Driverless cars will also be much kinder to the environment. There are 900m cars on the world’s roads (by 2020, that figure will be up to 1.1bn) and, because most of them are powered by fossil fuels, they generate about 14% of the world’s exhaust fumes and emissions. Czaja writes: “If freight could be shipped using the best mode of transport for each case, and intelligently bundled and delivered, emissions could be brought down.” The same principle would apply to individuals who, knowing where people are wanting a ride, will not necessarily need to travel alone.
The caveat here is that driverless vehicles could prove too popular for the planet’s good. As Zia Wadud, an associate professor at the University of Leeds, has blogged, they could use less energy because they will platoon (drive closer together so they face less air resistance) and anticipate traffic flow. If they prove to be 90% safer than existing cars, some of the heavy safety features could be removed, reducing the carbon footprint from their manufacture and use.
But – and it is a big but – if driverless vehicles become so attractive they encourage people to use them rather than public transport, they could increase travel by 60% which, in turn, could mean a 2-10% increase in energy usage and emissions.

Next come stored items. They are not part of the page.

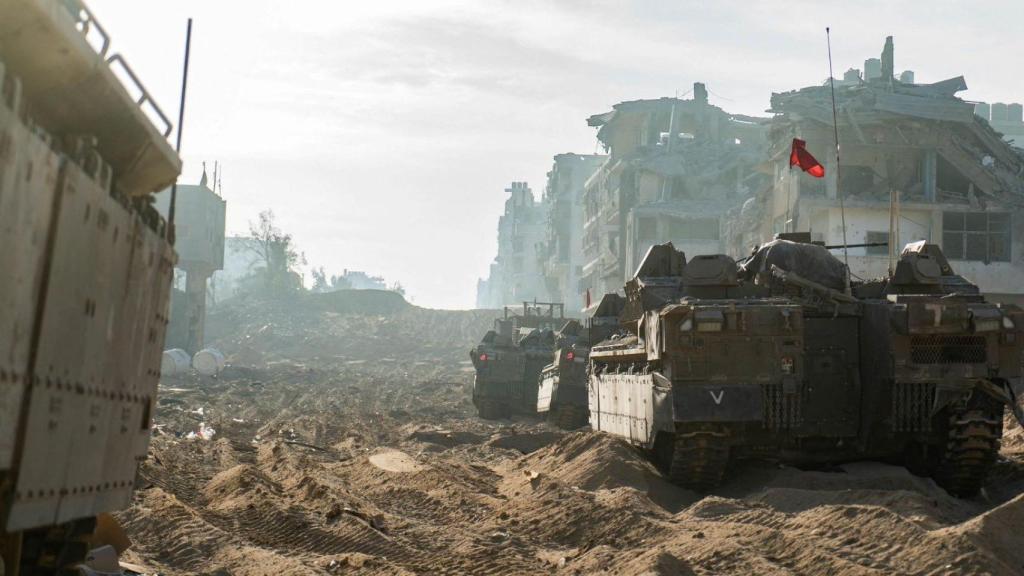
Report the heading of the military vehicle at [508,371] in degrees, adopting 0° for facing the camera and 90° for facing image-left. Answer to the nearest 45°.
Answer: approximately 180°

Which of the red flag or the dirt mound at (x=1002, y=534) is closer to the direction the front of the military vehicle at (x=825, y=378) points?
the red flag

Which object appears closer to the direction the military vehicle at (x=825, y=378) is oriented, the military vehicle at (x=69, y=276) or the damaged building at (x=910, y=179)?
the damaged building

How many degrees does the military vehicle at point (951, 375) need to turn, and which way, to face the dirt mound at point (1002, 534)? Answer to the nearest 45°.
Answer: approximately 180°

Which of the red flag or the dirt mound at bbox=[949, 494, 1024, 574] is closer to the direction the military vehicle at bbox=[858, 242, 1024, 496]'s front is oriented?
the red flag

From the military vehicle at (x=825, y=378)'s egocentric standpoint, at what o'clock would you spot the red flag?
The red flag is roughly at 12 o'clock from the military vehicle.

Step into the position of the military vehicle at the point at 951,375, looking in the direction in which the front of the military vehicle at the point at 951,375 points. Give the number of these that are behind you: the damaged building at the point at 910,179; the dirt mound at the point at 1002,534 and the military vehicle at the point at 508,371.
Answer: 1

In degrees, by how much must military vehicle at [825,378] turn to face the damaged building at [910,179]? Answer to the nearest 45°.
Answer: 0° — it already faces it

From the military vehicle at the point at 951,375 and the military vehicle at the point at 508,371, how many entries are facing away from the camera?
2

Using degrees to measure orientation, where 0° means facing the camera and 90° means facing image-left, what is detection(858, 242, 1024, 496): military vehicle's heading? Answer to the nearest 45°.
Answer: approximately 180°

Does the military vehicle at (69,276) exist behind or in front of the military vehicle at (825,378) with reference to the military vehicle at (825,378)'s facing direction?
behind

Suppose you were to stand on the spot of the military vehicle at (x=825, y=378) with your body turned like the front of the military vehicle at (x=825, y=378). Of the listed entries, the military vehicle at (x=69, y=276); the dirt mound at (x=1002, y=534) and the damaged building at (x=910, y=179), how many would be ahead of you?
1

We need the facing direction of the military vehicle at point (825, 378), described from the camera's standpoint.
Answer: facing away from the viewer
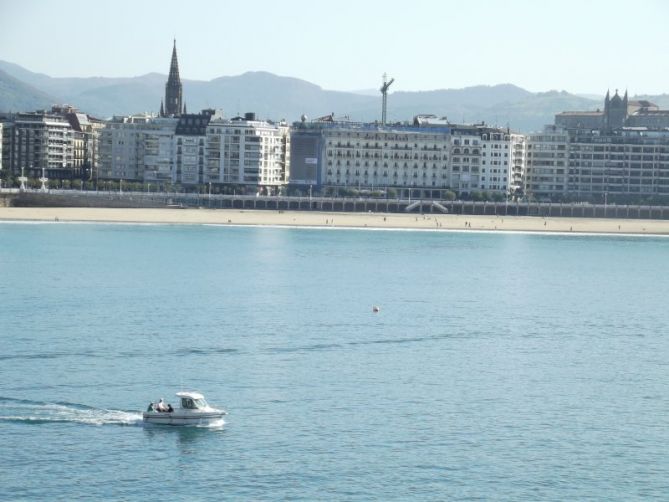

What about drones? Regulators are keener to encourage these, and they are already flying across the skies in many countries, yet how useful will they prove for wide-format print service providers? The outlook here is even fuzzier than with driverless vehicles. With current technology, a printer could deliver a box of business cards to a customer with a drone – but not a stack of signage. Yet the technology is in its infancy – and it would well develop into something profoundly useful.
The media excitement about the imminent arrival of driverless vehicles reflects a euphoric Silicon Valley view of the world. Yet we need to be careful to guard against our innate tendency to overestimate change in the short term – and underestimate it in the long term.